Dr. Ink has been seeing the phrase "zero tolerance" in the news lately, and he worries about its use as a substitute for common sense, clear reasoning, and drawing crucial distinctions.

Most recently, it has been applied to the evolution of Catholic Church policy against abusive priests. Short of zero tolerance read a bold headline on the front of a recent St. Pete Times. "Two-day emergency meeting of U.S. cardinals doesn't include a provision to immediately defrock abusive priests." Doc sensed an almost editorial feel to these headlines, as if "zero tolerance" was a virtue and that falling short of it was a dereliction of duty.

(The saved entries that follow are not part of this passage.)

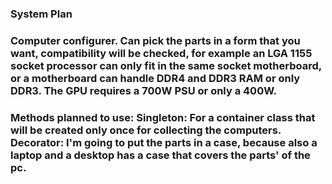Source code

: ### System Plan

### Computer configurer. Can pick the parts in a form that you want, compatibility will be checked, for example an LGA 1155 socket processor can only fit in the same socket motherboard, or a motherboard can handle DDR4 and DDR3 RAM or only DDR3. The GPU requires a 700W PSU or only a 400W.

### Methods planned to use: Singleton: For a container class that will be created only once for collecting the computers.	Decorator: I'm going to put the parts in a case, because also a laptop and a desktop has a case that covers the parts' of the pc. 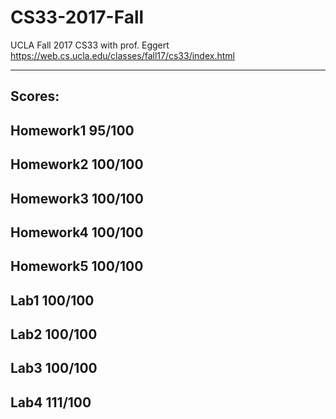 # CS33-2017-Fall
UCLA Fall 2017 CS33 with prof. Eggert
https://web.cs.ucla.edu/classes/fall17/cs33/index.html

-----------
Scores:
---------------
Homework1  95/100
----------------
Homework2 100/100
----------------
Homework3 100/100
----------------
Homework4 100/100
----------------
Homework5 100/100
-------------------
Lab1  100/100
----------------
Lab2  100/100
----------------
Lab3  100/100
----------------
Lab4  111/100
----------------
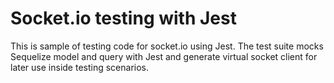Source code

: # Socket.io testing with Jest

This is sample of testing code for socket.io using Jest. The test suite mocks Sequelize model and query with Jest and generate virtual socket client for later use inside testing scenarios.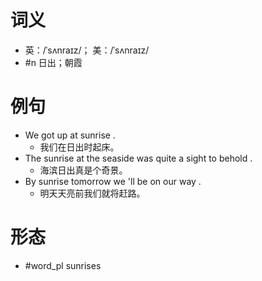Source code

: # 词义
- 英：/ˈsʌnraɪz/； 美：/ˈsʌnraɪz/
- #n 日出；朝霞
# 例句
- We got up at sunrise .
	- 我们在日出时起床。
- The sunrise at the seaside was quite a sight to behold .
	- 海滨日出真是个奇景。
- By sunrise tomorrow we 'll be on our way .
	- 明天天亮前我们就将赶路。
# 形态
- #word_pl sunrises
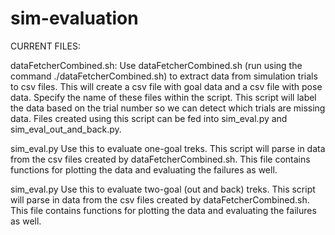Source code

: # sim-evaluation

CURRENT FILES:

dataFetcherCombined.sh:
Use dataFetcherCombined.sh (run using the command ./dataFetcherCombined.sh) to extract data from simulation trials to csv files. This will create a csv file with goal data and a csv file with pose data. Specify the name of these files within the script. This script will label the data based on the trial number so we can detect which trials are missing data. Files created using this script can be fed into sim_eval.py and sim_eval_out_and_back.py.

sim_eval.py
Use this to evaluate one-goal treks. This script will parse in data from the csv files created by dataFetcherCombined.sh. This file contains functions for plotting the data and evaluating the failures as well.

sim_eval.py
Use this to evaluate two-goal (out and back) treks. This script will parse in data from the csv files created by dataFetcherCombined.sh. This file contains functions for plotting the data and evaluating the failures as well.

Before advocating "zero tolerance" in matters of clerical behavior, Catholics and journalists of all stripe should go online and search the phrase. In case after case, "zero tolerance" is associated with denial of due process, disproportionate school punishments, and racial profiling.

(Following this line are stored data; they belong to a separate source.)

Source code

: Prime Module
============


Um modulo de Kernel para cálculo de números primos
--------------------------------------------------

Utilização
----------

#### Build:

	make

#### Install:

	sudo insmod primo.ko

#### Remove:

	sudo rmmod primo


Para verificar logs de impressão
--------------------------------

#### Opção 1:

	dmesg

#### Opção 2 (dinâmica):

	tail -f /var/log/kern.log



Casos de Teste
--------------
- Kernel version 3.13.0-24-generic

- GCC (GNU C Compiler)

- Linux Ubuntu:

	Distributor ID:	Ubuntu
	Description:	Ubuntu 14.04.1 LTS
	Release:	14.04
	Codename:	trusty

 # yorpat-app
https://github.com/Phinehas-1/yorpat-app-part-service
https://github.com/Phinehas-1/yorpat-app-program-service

Zero tolerance has given us the expulsion of students for using a knife in a science experiment, for leaving a butter knife in a car on school grounds, for carrying a folded nail file in a backpack.

Vox populi calls for zero tolerance as a substitute for discretion when the people no longer trust the judgment of leaders. Principals are deemed too lax, so adopt a zero tolerance policy for weapons. Judges are too soft-hearted, so impose mandatory sentences. Now the failure of church leaders to exercise discretion bravely and wisely provokes cries of zero tolerance.

Zero tolerance makes for bad theology, bad ethics, and bad law, which is why we're likely to see a lot more of it.